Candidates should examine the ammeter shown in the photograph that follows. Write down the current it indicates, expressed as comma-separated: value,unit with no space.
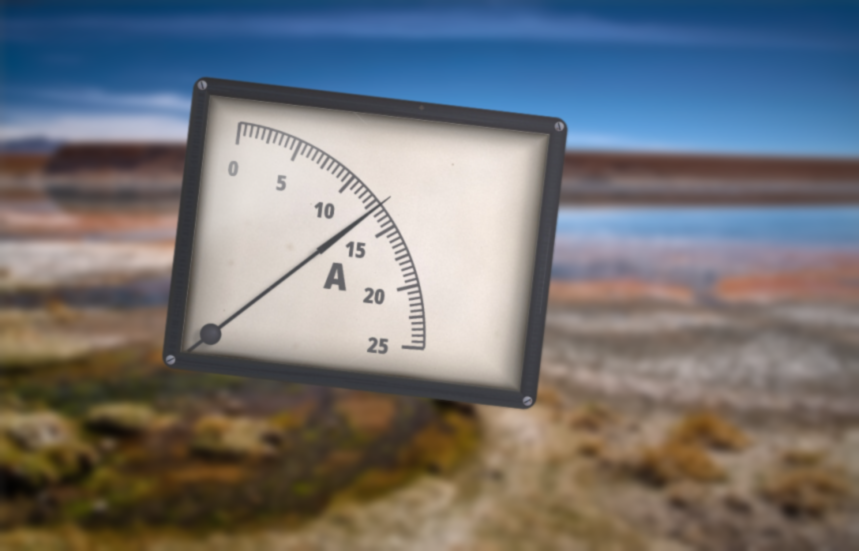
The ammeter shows 13,A
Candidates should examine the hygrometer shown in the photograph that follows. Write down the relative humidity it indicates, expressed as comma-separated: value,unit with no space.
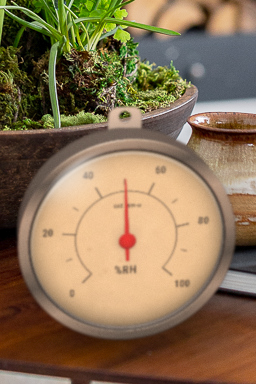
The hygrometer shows 50,%
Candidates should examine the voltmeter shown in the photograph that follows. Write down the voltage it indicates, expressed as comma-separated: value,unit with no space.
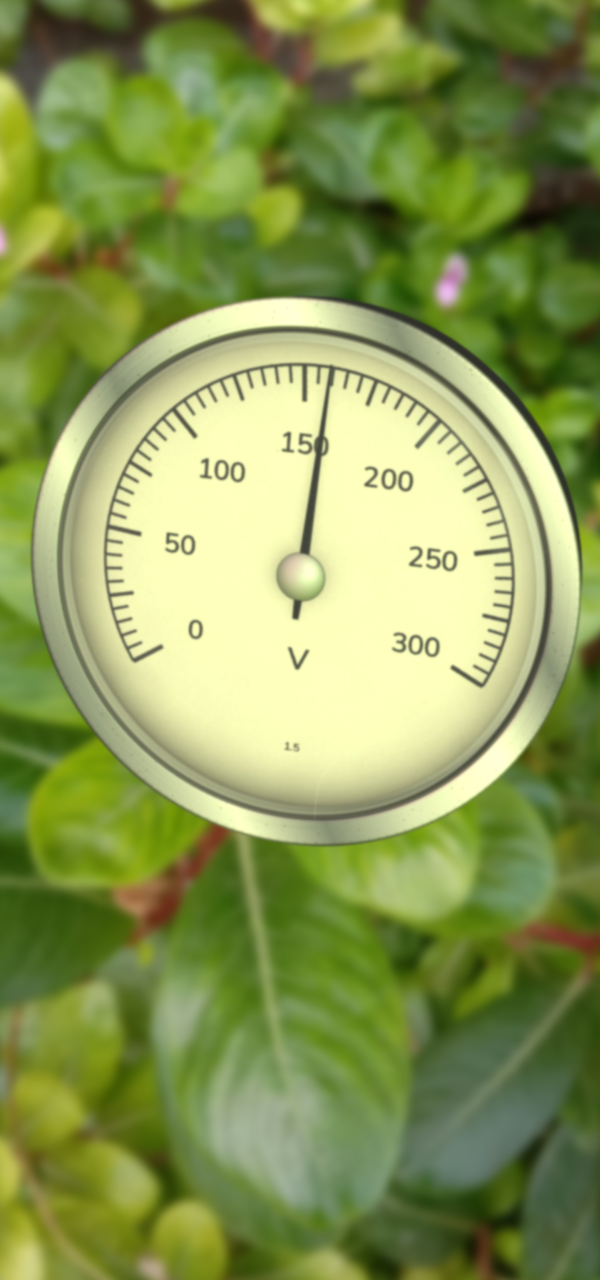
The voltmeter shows 160,V
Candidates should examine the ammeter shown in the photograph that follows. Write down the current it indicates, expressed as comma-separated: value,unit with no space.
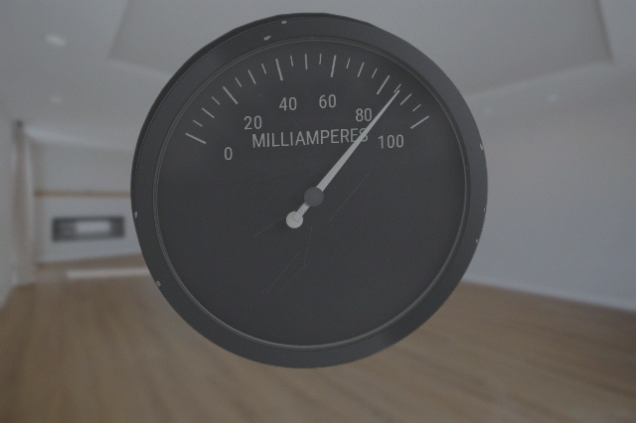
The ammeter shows 85,mA
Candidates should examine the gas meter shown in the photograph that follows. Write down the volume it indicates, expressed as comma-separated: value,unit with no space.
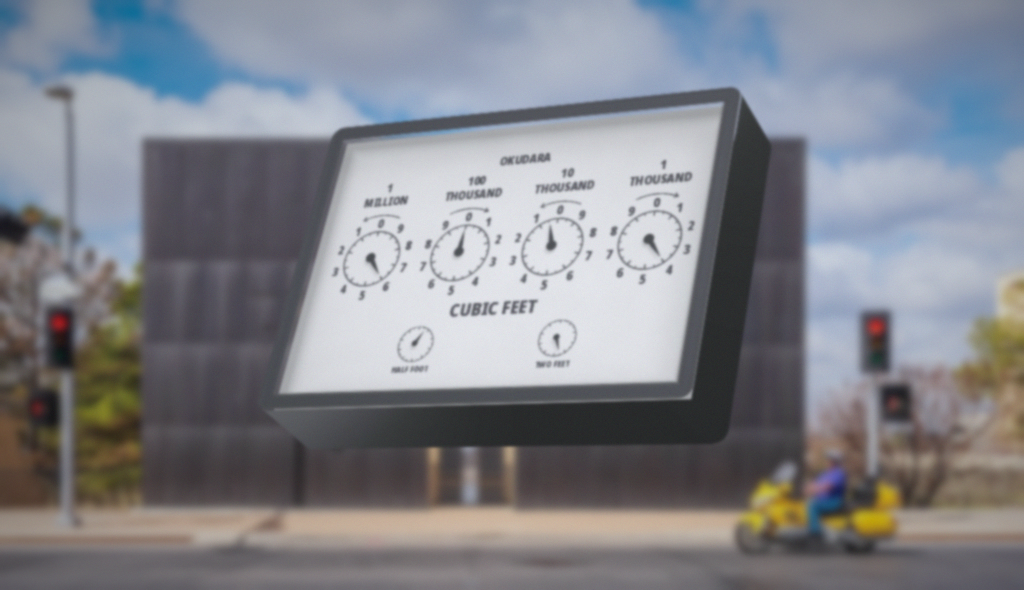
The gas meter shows 600400,ft³
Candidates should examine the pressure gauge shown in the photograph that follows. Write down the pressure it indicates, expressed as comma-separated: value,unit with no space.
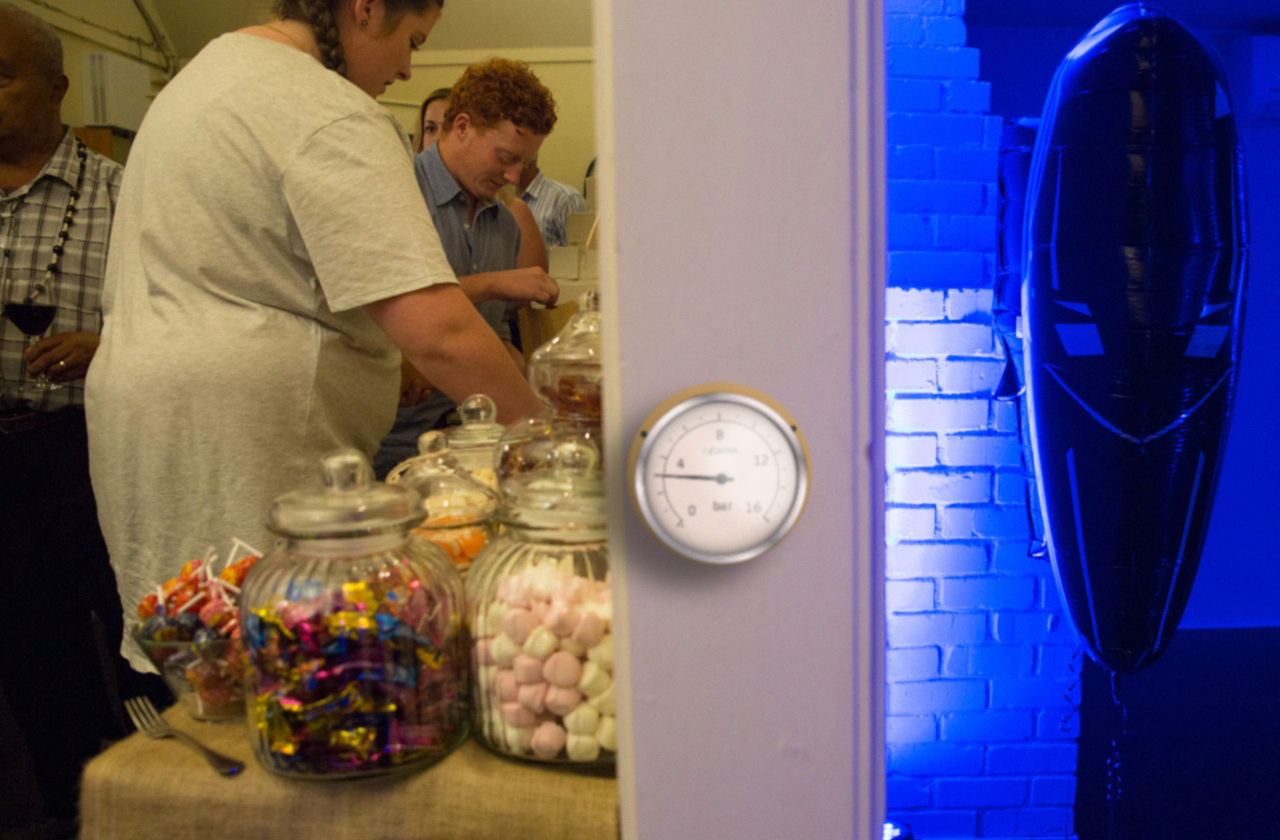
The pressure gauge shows 3,bar
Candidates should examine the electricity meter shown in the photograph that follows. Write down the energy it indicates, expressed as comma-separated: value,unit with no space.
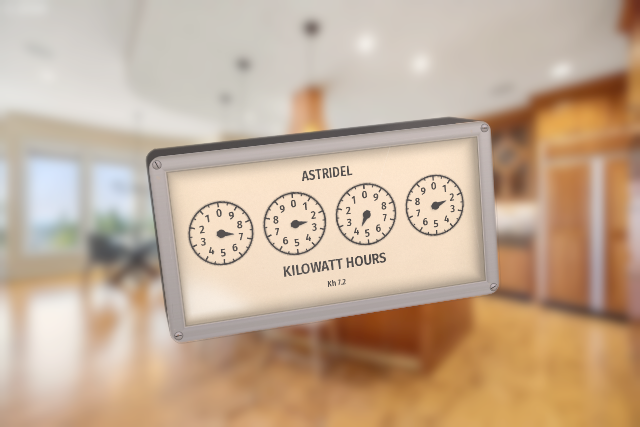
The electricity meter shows 7242,kWh
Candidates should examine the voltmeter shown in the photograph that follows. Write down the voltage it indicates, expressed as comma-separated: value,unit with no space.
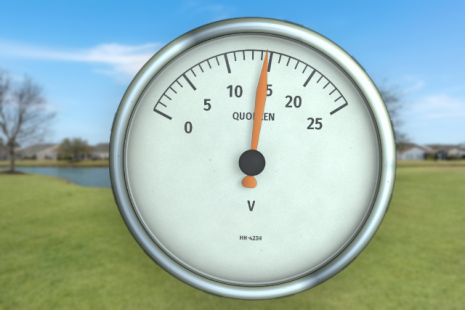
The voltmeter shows 14.5,V
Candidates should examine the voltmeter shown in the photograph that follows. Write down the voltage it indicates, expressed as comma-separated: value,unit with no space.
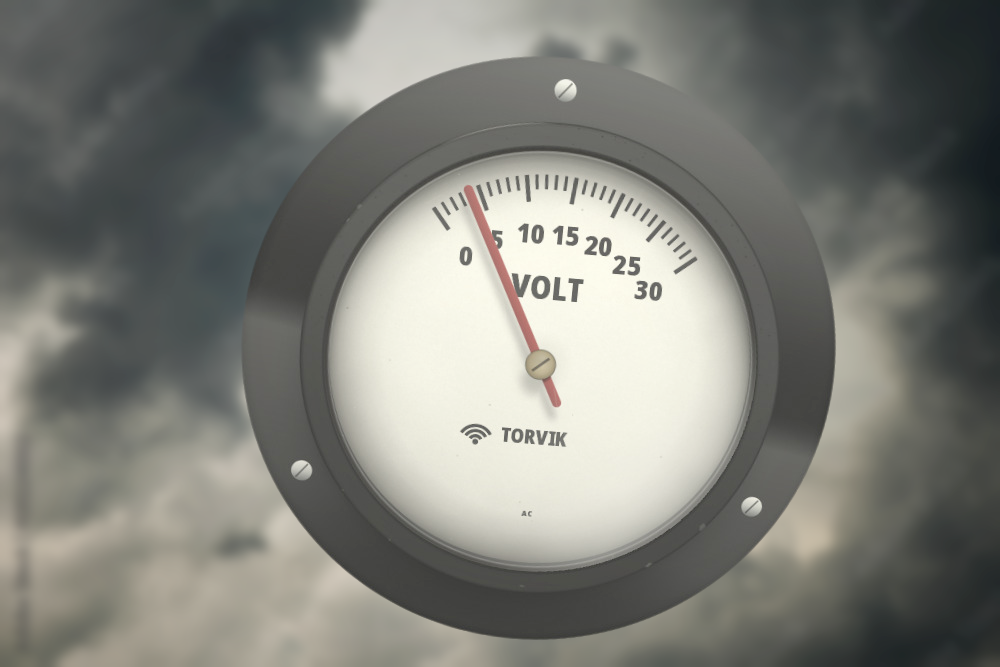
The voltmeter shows 4,V
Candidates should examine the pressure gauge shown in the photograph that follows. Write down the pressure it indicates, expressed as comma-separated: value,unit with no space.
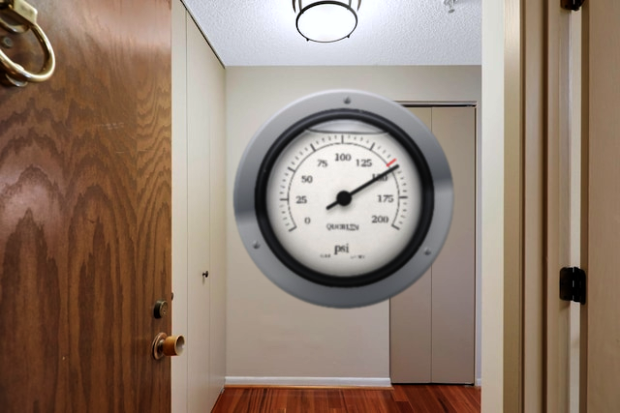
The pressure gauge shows 150,psi
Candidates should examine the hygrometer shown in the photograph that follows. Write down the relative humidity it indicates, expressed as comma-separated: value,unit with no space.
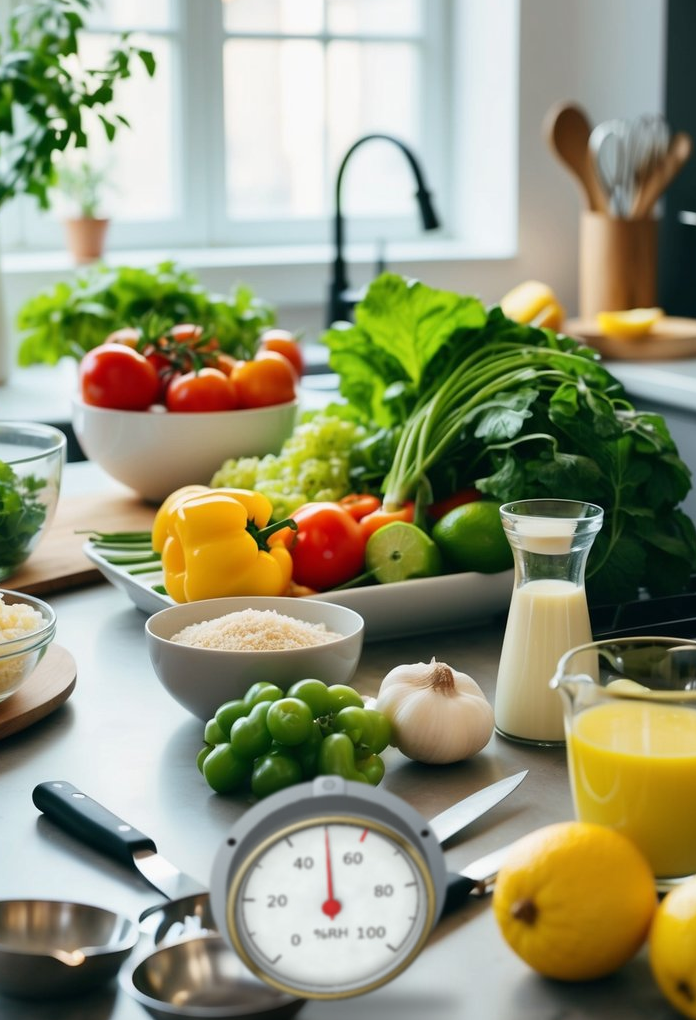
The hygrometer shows 50,%
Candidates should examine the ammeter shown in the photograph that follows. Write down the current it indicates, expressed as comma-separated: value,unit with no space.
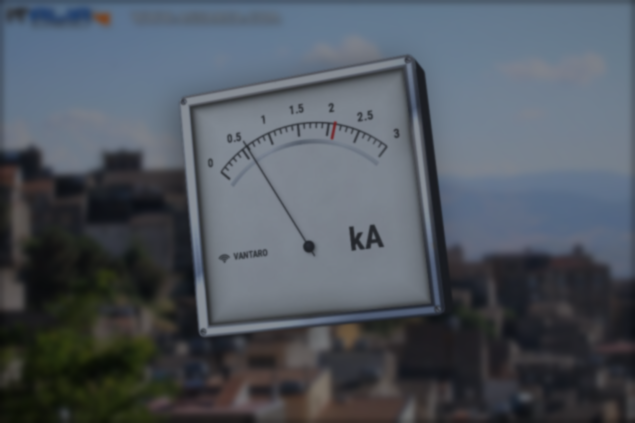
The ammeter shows 0.6,kA
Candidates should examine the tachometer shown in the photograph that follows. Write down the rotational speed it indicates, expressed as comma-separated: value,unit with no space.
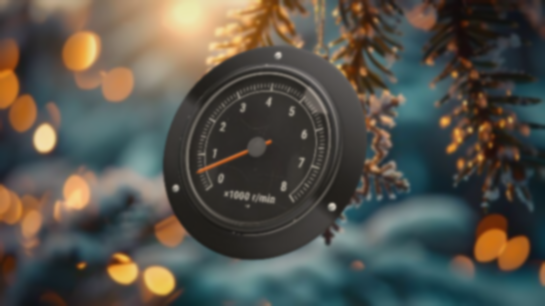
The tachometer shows 500,rpm
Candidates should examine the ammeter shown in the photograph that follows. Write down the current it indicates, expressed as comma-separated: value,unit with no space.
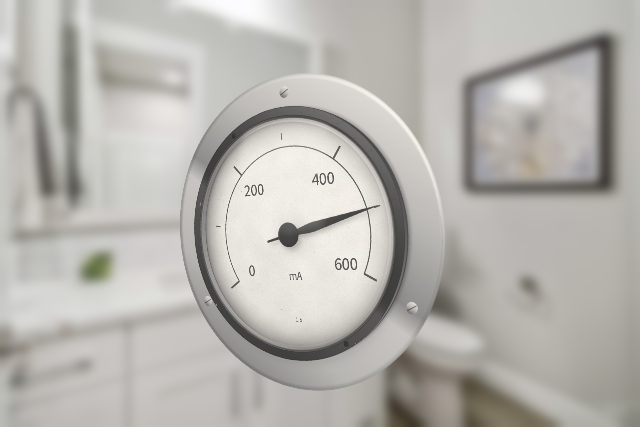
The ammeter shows 500,mA
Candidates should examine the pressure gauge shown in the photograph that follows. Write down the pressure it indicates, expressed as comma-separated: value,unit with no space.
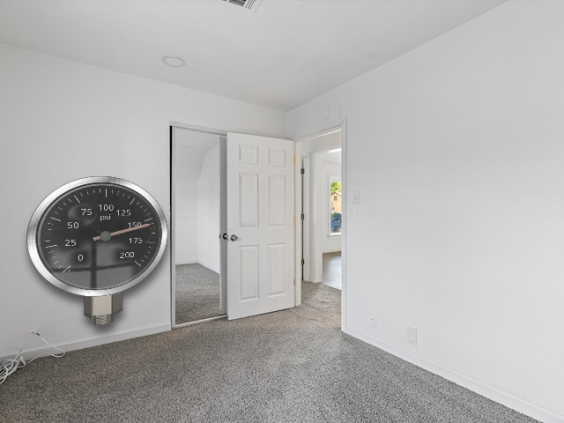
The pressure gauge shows 155,psi
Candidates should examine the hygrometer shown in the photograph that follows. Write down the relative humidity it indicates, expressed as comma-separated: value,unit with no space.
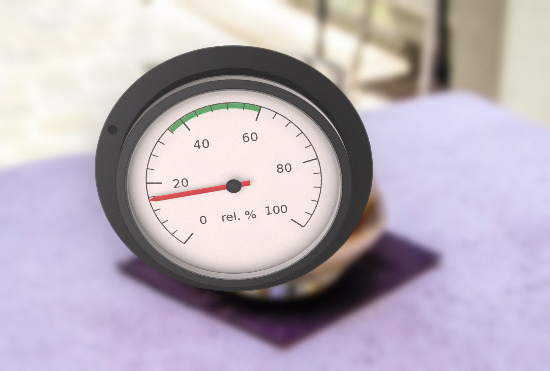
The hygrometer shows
- - - -
◆ **AIM OF THE TASK**
Copy the listing above word for word, starting at its first line and ending with the line that contains "The voltmeter shows 160,V", with both ends included. Leave the pictures out of your copy.

◆ **SOLUTION FOR THIS PROBLEM**
Candidates should examine the ammeter shown in the photograph that follows. Write down the current it indicates, expressed as comma-separated: value,unit with no space.
The ammeter shows 13,A
Candidates should examine the hygrometer shown in the photograph that follows. Write down the relative humidity it indicates, expressed as comma-separated: value,unit with no space.
The hygrometer shows 50,%
Candidates should examine the voltmeter shown in the photograph that follows. Write down the voltage it indicates, expressed as comma-separated: value,unit with no space.
The voltmeter shows 160,V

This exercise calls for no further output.